With the rapid development of the wind power industry, the production of wind power forgings has become a crucial part. In order to improve production efficiency, reduce cost and improve product quality, a decision support system for wind power forging production based on artificial intelligence was designed. This paper will introduce the requirements analysis, system architecture design, algorithm implementation and system testing of the system.
- Demand analysis
In the demand analysis stage, we need to clarify the requirements of wind power forging production decision support system. Specifically, the system needs to meet the following requirements:
It can collect and monitor the data in the production process of wind power forging in real time to ensure the safety and stability of the production process.
Can process and analyze the collected data to find the problems and bottlenecks in the production process, so as to propose improvement measures;
Ability to monitor and analyze market dynamics to develop more rational production plans and sales strategies;
It can provide corresponding prediction and decision support to help enterprises make more scientific and reasonable decisions.
- System architecture design
In the system architecture design stage, we need to design the overall architecture of the system according to the results of requirement analysis. Specifically, the system should include the following levels:
Data acquisition layer: This layer is mainly responsible for collecting various data in the production process of wind power forging, including process parameters, quality detection data, etc.
Data processing layer: This layer is mainly responsible for processing, analyzing and mining the collected data to find the problems and bottlenecks in the production process;
Data analysis layer: This layer is mainly responsible for in-depth analysis of the processed data to develop a more reasonable production plan and sales strategy;
Forecast and decision support layer: This layer is mainly responsible for monitoring and analyzing market dynamics, and providing corresponding forecast and decision support.

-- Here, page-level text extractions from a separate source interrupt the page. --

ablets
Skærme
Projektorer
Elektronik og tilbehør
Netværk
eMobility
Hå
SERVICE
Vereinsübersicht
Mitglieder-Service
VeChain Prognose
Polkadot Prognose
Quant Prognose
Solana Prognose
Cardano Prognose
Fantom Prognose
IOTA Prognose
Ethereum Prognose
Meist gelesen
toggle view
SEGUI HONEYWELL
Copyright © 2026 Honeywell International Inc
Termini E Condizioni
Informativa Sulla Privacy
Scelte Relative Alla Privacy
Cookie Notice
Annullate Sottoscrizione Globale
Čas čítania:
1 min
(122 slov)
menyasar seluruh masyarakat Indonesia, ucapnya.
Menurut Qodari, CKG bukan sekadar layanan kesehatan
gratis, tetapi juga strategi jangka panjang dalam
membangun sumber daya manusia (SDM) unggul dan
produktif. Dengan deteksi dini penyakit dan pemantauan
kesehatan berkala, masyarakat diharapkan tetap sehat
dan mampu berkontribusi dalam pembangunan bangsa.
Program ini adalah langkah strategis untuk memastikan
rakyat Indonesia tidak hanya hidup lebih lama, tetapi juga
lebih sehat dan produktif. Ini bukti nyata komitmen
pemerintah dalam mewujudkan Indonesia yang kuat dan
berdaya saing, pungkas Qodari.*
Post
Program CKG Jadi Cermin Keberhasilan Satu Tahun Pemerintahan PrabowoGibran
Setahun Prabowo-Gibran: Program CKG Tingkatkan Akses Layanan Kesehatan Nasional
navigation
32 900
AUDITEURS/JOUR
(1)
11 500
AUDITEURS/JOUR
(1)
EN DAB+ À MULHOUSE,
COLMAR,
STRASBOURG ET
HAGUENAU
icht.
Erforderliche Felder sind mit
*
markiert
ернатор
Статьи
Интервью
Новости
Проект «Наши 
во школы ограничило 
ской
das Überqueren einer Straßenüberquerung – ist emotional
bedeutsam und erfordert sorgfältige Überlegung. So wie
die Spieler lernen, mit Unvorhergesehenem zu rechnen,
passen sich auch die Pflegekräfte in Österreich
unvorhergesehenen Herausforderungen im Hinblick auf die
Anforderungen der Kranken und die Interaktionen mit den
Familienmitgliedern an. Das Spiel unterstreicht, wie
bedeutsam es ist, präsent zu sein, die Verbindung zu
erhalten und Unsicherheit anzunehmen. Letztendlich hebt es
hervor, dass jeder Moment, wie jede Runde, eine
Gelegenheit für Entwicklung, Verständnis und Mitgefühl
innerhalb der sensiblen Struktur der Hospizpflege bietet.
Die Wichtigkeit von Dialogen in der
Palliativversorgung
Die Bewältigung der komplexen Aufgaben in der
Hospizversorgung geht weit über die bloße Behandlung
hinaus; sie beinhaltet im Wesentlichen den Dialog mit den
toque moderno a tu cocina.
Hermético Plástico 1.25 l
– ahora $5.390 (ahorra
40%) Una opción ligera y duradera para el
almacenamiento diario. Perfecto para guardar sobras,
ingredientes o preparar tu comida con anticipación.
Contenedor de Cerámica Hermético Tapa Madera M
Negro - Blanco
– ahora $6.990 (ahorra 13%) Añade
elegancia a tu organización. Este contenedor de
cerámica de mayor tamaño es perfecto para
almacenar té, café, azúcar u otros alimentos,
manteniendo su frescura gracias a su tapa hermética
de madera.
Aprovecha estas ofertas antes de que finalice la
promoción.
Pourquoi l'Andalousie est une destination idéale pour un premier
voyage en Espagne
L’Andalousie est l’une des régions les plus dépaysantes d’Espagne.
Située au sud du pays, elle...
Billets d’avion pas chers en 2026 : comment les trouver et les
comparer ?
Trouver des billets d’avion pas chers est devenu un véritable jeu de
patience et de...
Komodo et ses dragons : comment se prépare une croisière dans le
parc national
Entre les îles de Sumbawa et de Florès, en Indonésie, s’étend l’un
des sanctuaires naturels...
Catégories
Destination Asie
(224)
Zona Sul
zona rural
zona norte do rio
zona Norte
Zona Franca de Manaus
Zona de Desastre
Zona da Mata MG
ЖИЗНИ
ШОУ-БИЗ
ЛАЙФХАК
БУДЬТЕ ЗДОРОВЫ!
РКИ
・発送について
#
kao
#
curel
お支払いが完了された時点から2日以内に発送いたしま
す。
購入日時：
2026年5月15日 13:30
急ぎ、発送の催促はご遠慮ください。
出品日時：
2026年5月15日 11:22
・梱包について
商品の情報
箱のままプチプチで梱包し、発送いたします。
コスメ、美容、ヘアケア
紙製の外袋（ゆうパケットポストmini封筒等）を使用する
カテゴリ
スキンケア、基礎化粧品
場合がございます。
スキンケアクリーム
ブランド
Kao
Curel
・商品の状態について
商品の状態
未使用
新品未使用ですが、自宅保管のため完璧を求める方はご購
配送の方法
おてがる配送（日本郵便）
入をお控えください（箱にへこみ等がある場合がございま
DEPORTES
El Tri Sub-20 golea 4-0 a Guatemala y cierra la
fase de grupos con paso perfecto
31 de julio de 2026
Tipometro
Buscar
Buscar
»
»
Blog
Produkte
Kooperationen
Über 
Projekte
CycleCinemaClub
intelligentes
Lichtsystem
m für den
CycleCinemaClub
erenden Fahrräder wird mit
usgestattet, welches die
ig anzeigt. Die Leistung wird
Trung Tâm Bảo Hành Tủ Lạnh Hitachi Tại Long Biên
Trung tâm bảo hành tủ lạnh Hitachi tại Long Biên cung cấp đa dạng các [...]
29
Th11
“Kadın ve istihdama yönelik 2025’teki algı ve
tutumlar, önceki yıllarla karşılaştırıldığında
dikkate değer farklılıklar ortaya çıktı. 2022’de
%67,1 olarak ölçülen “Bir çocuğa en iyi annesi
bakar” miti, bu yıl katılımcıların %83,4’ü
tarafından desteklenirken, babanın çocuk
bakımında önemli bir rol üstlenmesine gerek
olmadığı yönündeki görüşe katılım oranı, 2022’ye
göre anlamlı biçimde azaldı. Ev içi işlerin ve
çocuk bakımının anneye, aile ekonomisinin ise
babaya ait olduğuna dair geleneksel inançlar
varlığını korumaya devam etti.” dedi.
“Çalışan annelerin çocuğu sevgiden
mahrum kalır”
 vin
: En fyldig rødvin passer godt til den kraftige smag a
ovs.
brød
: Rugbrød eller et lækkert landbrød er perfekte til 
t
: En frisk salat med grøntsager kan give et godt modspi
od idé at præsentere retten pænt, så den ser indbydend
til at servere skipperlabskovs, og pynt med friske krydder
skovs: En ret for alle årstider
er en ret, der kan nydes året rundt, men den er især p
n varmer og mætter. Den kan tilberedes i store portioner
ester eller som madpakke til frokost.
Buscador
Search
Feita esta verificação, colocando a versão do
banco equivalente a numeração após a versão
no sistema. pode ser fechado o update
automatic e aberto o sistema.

In addition, system stability is also an important aspect to consider during the architecture design phase. In order to ensure the stability of the system, we need to introduce fault tolerance mechanism and backup scheme in the system to avoid system crash due to unexpected circumstances.
- Algorithm implementation
In the algorithm implementation stage, we need to implement the algorithm of the system according to the results of requirement analysis and system architecture design. Specifically, the system should include algorithms for:
Data preprocessing algorithm: The algorithm is mainly responsible for cleaning, filtering and normalization of the collected data to ensure the quality and reliability of the data;
Data mining algorithm: The algorithm is mainly responsible for in-depth mining of the processed data to find the problems and bottlenecks in the production process;
Machine learning algorithm: The algorithm is mainly responsible for monitoring and analyzing market dynamics to develop more reasonable production plans and sales strategies;
Prediction and decision support algorithm: The algorithm is mainly responsible for forecasting and decision support for market dynamics to help enterprises make more scientific and reasonable decisions.
- System test
In the system test phase, we need to conduct a comprehensive test on the function, performance and reliability of the system. Specifically, the system should be tested in the following areas:
Functional test: The test is mainly responsible for testing the functions of the system to ensure that the system can correctly achieve the required functions;
Performance test: This test is mainly responsible for testing the performance of the system to ensure that the system can run efficiently under the premise of ensuring stability;
Reliability test: This test is mainly responsible for testing the reliability of the system to avoid the interruption of the production process or the loss of data due to system failure.
After the above tests, the decision support system for wind power forging production based on artificial intelligence can be successfully put into practical application.
In short, this paper introduces the demand analysis, system architecture design, algorithm implementation and system testing of wind power forging production decision support system, aiming to provide a design and implementation method of wind power forging production decision support system based on artificial intelligence for related enterprises.